Far from the goal

Custody hearings an important means of reducing incarceration, but fail to prevent torture

On February 24, the pilot project to implement custody hearings run by the CNJ (National Justice Council) turned two years old in São Paulo, the first state capital in Brazil to adopt these hearings.

Since they were first introduced, much has been said about using the hearings to reduce the number of illegal detentions and, consequently, to reduce the number of people who enter the prison system every day. But what are custody hearings really and why are they so important for combating torture and mistreatment in Brazil?

Custody hearings ensure that people arrested in flagrante delicto see a judge within 24 hours of their arrest. In addition to the judge and the accused, the hearings are also attended by a representative of the Public Prosecutor’s Office and the defense, which can be a private lawyer or a public defender.

The hearings are not held to determine whether the defendant is innocent or guilty. After hearing the arguments of the prosecution and the defense, and after questioning the detainee, the judge decides whether the accused will be held in pre-trial detention, whether they will be released on recognizance (with or without alternatives to detention, such as ankle monitors) or whether the charges against them will be dropped – which occurs when the arrest is illegal.

Considering that pre-trial detainees (who have not been convicted of a crime) represent 41% of the Brazilian prison population, according to data from the Ministry of Justice from December 2014, custody hearings have an important role to play in reducing the number of new people entering the prison system.

“This initiative by the National Justice Council is essential for reducing incarceration and prison overcrowding in Brazil. But the hearings were designed and regulated in accordance with international treaties signed by the country, so they are also important to combat and prevent torture,” explained Rafael Custódio, coordinator of the Justice program at Conectas.

See how the concept of torture has evolved in national and international law:

According to the study “Shielded Torture”, however, this opportunity is largely being wasted (click here to see how the institutions of the justice system respond to reports of violence).

When there are signs of aggression, the judge may, for example, request a physical examination or open a criminal or administrative investigation into the officers accused. The study found that, of all the 393 cases that were analyzed, only one resulted in a police inquiry being opened to investigate the conduct of the officers.

“We know that one of the main challenges of prosecuting the crime of torture is the difficulty producing evidence, since frequently by the time the case is brought to the attention of the authorities, several months have already passed – which makes it difficult to demonstrate that the crime took place and investigate it,” explained Sylvia Dias, a delegate of the Association for the Prevention of Torture in Brazil who reviewed “Shielded Torture”.

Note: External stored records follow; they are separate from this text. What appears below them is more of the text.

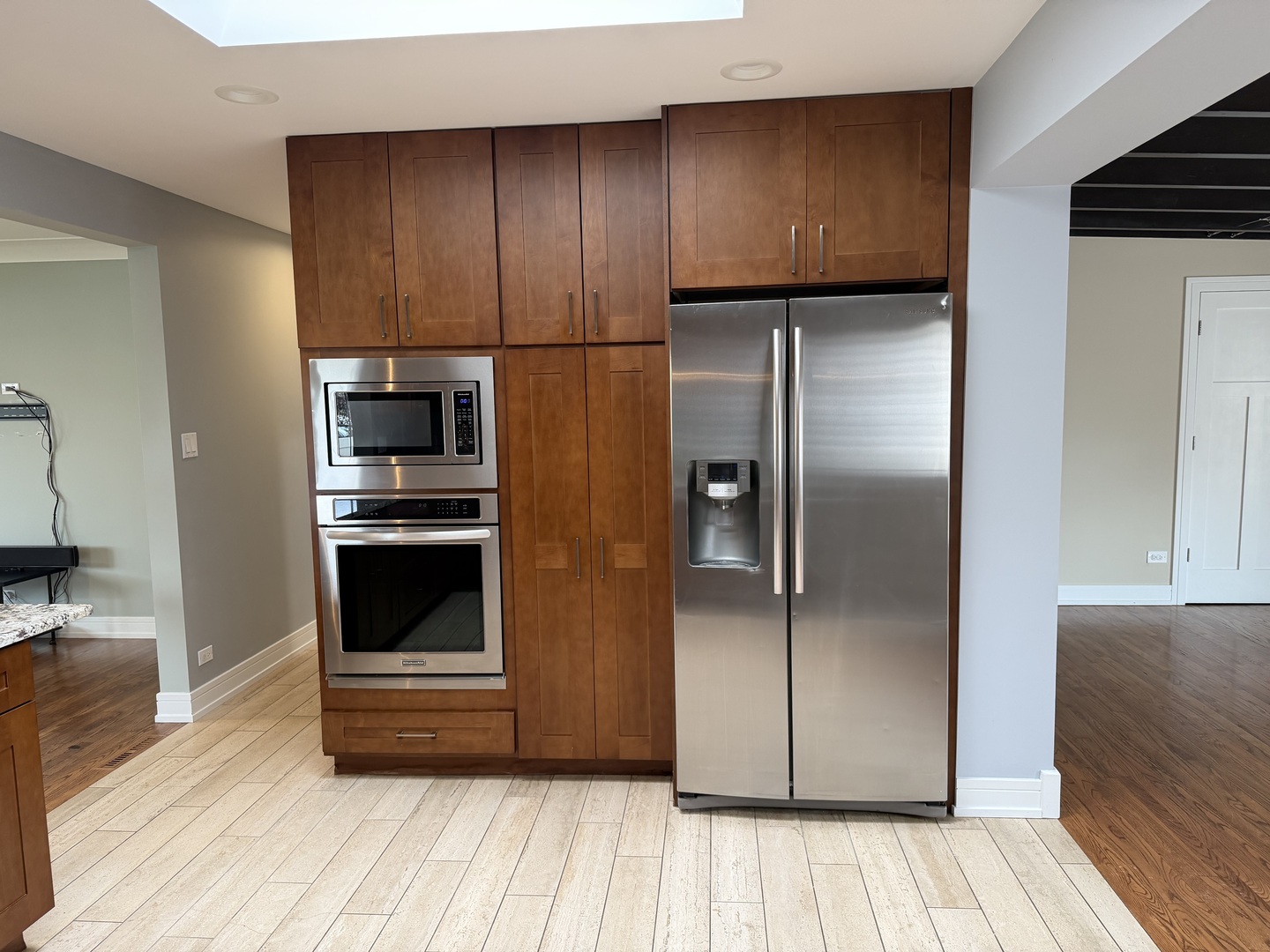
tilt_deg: -5.5
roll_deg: +1.7
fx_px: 881
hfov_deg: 71.6
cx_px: 635
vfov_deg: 56.8
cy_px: 476
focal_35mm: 24
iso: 200
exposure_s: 1/120
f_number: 1.78
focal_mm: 6.76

“We also know that the first few hours following the arrest are when there is the greatest risk of people suffering physical and psychological abuse. This is why it is essential for there to be an immediate opportunity for the judiciary to supervise and control the circumstances surrounding the arrest,” she added.

According to the lawyer, sociologist and criminal justice researcher Fernanda Emy Matsuda, who also reviewed the study by Conectas, “although the country has made a strong commitment to the international community, there is an enormous reluctance to bring the practices of its agents into line with the terms of this commitment”.

“With regard to the crimes of torture and mistreatment against people in the custody of the State, impunity reigns. The custody hearings have, in practice, contributed to the extension of this attitude of unaccountability.”